Внезапное недоразумение не уронило Семёна — жирная грудь придавала ему выражение какого-то напряжённого достоинства. Не было у него, собственно говоря, другого способа нести подпёртую двойным подбородком голову, иначе как высокомерно её откинув, — почему и возвышался Семён Куприянов языческим истуканом, вовсе и не имея в виду такого сомнительного с точки зрения христианина сравнения.
— Второй час за тобой бегаю! Велено привести. Антон Тимофеевич послал, — говорил он, проникаясь раздражением по мере того, как успокаивалась и приходила в себя Федька.
Она пыталась отбрёхиваться, поминала пожар, но Семён рассвирепел. Частица полученной от сыщиков власти делала его неуязвимым для посторонних соображений и доводов. Ничего не оставалось, как покориться.

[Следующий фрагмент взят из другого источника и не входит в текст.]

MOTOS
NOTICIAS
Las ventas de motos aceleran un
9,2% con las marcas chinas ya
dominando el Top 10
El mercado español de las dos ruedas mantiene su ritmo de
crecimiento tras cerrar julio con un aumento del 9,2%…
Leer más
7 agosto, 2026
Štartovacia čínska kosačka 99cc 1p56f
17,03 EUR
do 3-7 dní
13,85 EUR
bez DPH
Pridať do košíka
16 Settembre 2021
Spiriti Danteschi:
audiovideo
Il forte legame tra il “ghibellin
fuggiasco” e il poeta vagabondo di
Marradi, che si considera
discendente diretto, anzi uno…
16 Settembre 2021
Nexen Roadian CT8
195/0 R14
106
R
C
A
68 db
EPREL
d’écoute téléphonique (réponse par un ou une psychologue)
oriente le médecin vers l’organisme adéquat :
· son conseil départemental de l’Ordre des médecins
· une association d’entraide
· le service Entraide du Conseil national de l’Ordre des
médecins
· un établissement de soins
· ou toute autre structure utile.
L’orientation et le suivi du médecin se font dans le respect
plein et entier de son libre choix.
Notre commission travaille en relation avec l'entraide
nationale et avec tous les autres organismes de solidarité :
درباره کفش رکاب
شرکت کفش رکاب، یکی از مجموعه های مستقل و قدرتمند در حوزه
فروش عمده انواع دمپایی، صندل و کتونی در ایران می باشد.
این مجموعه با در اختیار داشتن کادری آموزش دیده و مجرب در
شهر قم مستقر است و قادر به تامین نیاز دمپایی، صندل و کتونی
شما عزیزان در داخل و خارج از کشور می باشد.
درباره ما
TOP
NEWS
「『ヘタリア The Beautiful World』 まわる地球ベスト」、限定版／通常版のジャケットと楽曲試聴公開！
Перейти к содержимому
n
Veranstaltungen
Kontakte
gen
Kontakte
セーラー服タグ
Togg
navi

В приказной комнате, куда они поднялись, подьячие в крайнем возбуждении привалили к окнам. Семёна здесь не ждали, и Федькой никто не занимался. Обращённые к спинам и задам вопросы никто не принимал на свой счёт, ни один человек не побеспокоился ответить Куприянову, где сыщики. С площади доносились крик и треск сломленного дерева, лошадиное ржание.